Homeschoolers are already doing all the teaching (save special courses they’ve paid to sign their kids up for). One could argue that all homeschool work is homework, since it is all done at home, still, I don’t have to assign my son work outside of our pre-designated class time and I choose not to. In fact there’s at least one point I absolutely agree with in the S.O.S. movement — kids need to play. And with what my child has on his plate health-wise, I hardly want to add more stress to the stack.
For a child, play is their work. They learn amazing things that you may not even consider from every activity they do. For example, you see a messy sidewalk grid, they see a hop-scotch route, and an occupational therapist sees an outlet for learning balance and spatial positioning. You see blocks all over your living room floor, they see fun in the form of a new game called kaboom, and an engineer sees a method for studying sturdy base building by learning by example. You see scissors laying on the coffee table and your favorite magazine destroyed, kids see pictures of little animals they can now paste all over their toy box, and a child psychologist sees a child improving fine motor skills.

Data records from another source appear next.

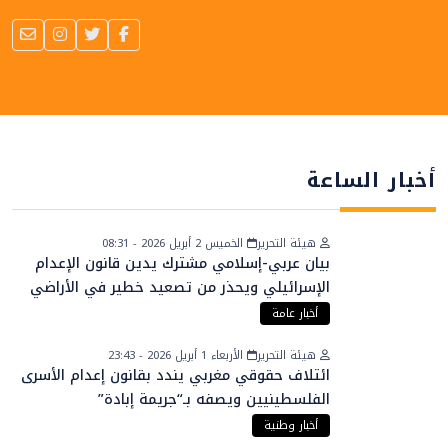
أخبار الساعة
هيئة التحرير
الخميس 2 أبريل 2026 - 08:31
بيان عربي-إسلامي مشترك يدين قانون الإعدام
الإسرائيلي ويحذر من تصعيد خطير في الأراضي
الفلسطينية
أخبار عامة
هيئة التحرير
الأربعاء 1 أبريل 2026 - 23:43
ائتلاف حقوقي مغربي يندد بقانون إعدام الأسرى
الفلسطينيين ويصفه بـ“جريمة إبادة”
أخبار وطنية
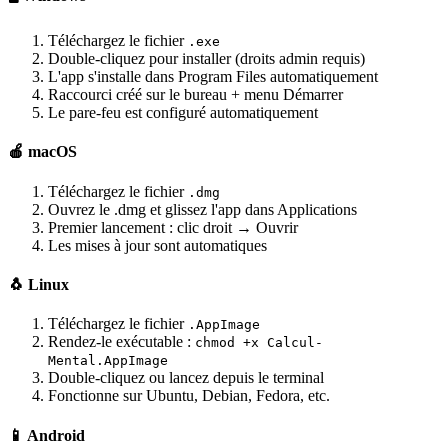
Téléchargez le fichier
.exe
Double-cliquez pour installer (droits admin requis)
L'app s'installe dans Program Files automatiquement
Raccourci créé sur le bureau + menu Démarrer
Le pare-feu est configuré automatiquement
🍎 macOS
Téléchargez le fichier
.dmg
Ouvrez le .dmg et glissez l'app dans Applications
Premier lancement : clic droit → Ouvrir
Les mises à jour sont automatiques
🐧 Linux
Téléchargez le fichier
.AppImage
Rendez-le exécutable :
chmod +x Calcul-
Mental.AppImage
Double-cliquez ou lancez depuis le terminal
Fonctionne sur Ubuntu, Debian, Fedora, etc.
📱 Android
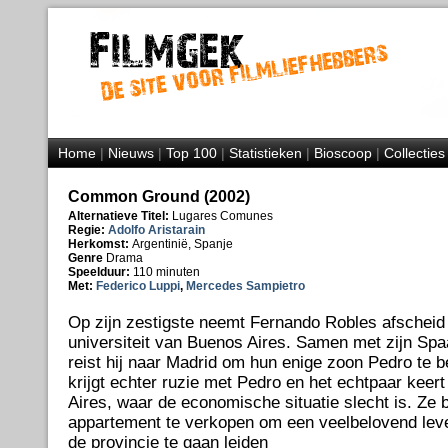
Home
|
Nieuws
|
Top 100
|
Statistieken
|
Bioscoop
|
Collecties
Common Ground (2002)
Alternatieve Titel:
Lugares Comunes
Regie:
Adolfo Aristarain
Herkomst:
Argentinië, Spanje
Genre
Drama
Speelduur:
110 minuten
Met:
Federico Luppi
,
Mercedes Sampietro
Op zijn zestigste neemt Fernando Robles afscheid 
universiteit van Buenos Aires. Samen met zijn Spa
reist hij naar Madrid om hun enige zoon Pedro te 
krijgt echter ruzie met Pedro en het echtpaar keer
Aires, waar de economische situatie slecht is. Ze 
appartement te verkopen om een veelbelovend leve
de provincie te gaan leiden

My kid can play with the neighbors if they are done with their homework, he can read, he can build legos, he can do any number of things with his time. He has great toys that he’s picked out and he loves the chance to use them. Soon enough he will have homework with college courses, but for now he gets to be a kid, and I can be proud of myself for allowing him that time. Childhood is entirely too short. He should get to enjoy it.